- STORED DATA
[Start of Attachment]

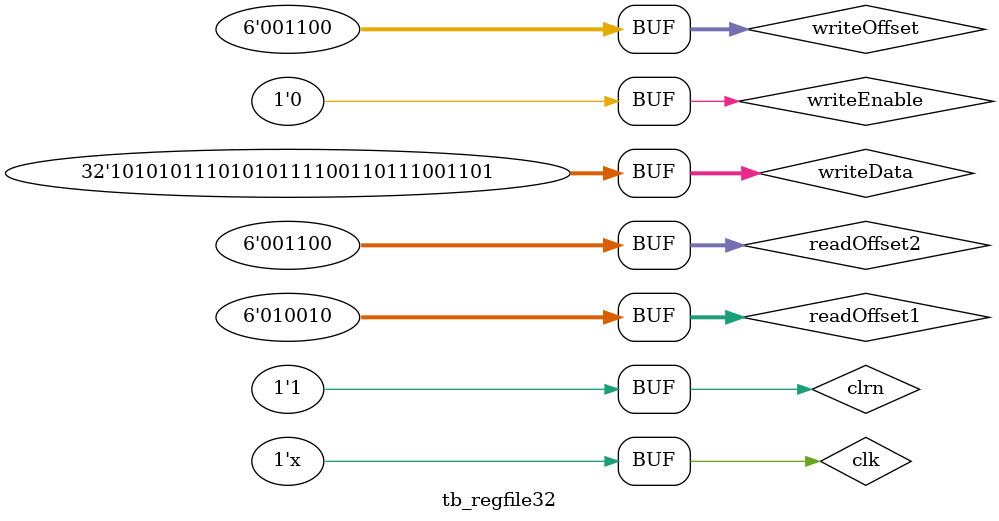
<source format=v>
`timescale 1ns / 1ps

module tb_regfile32();

    reg clk;     // Clock
    reg clrn;    // Reset (Active-Low)
    
    // Read
    reg  [5:0]  readOffset1;     // Read offset
    reg  [5:0]  readOffset2;     // Another read offset
    wire [31:0] readData1;       // Read data
    wire [31:0] readData2;       // Another read data
    
    // Write
    reg [31:0] writeData;            // Data to be written
    reg [5:0]  writeOffset;          // Write offset
    reg        writeEnable;
    
    regfile32 regfile(  clk, clrn,
                        readOffset1,
                        readOffset2,
                        readData1,  
                        readData2,  
                        writeData,  
                        writeOffset,
                        writeEnable);
                
    initial begin
        clk         = 1'b1;
        clrn        = 1'b1;
        writeEnable = 1'b0;
        readOffset1 = 32'h0000_0000;
        readOffset2 = 32'h0000_0000;
        writeData   = 32'h0000_0000;  
        writeOffset = 6'b00_0000;
        writeEnable = 1'b0; 
    end    
    
    always #5 clk = ~clk;
    
    initial begin
        #20;    // Initial wait
        
        // Write
        writeData   = 32'hABCD_EF00;
        writeOffset = 6'b00_0010;
        writeEnable = 1'b1;
        #10;
        
        // Write
        writeData   = 32'h0123_4567;
        writeOffset = 6'b00_0100;
        writeEnable = 1'b1;
        #30;
        writeEnable = 1'b0;
        
        // Read same address
        readOffset1 = 6'b00_0010;
        readOffset2 = 6'b00_0100;
        #20;
        
        // Write
        writeData   = 32'h0101_0202;
        writeOffset = 6'b01_0010;
        writeEnable = 1'b1;
        #10;
        
        // Write
        writeData   = 32'hABAB_CDCD;
        writeOffset = 6'b00_1100;
        writeEnable = 1'b1;
        #30;
        writeEnable = 1'b0;
        
        // Read same address
        readOffset1 = 6'b01_0010;
        readOffset2 = 6'b00_1100;
        #20;
        
    end
endmodule

</source>
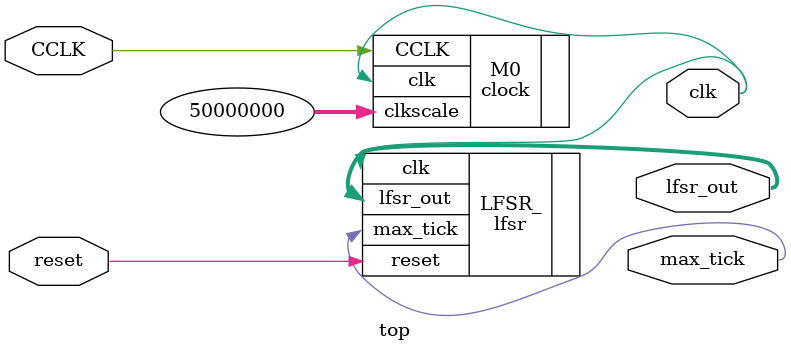
<source format=v>
`timescale 1ns / 1ps


module top(
   input CCLK,
   input wire reset, 
   output wire max_tick, 
   output [12:0] lfsr_out, 
   output clk
    );
    
    
lfsr LFSR_ (
    .clk(clk),
    .reset(reset),
    .lfsr_out(lfsr_out),
    .max_tick(max_tick)
);

clock M0 (
    .CCLK(CCLK),
    .clkscale(50000000), 
    .clk(clk)
);
endmodule

</source>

[End of Attachment]

- EXERCISE BRIEF
Find how many lines in the material above hold the word "wire", then reply with only that figure.

- RESPONSE FOR THIS EXERCISE
4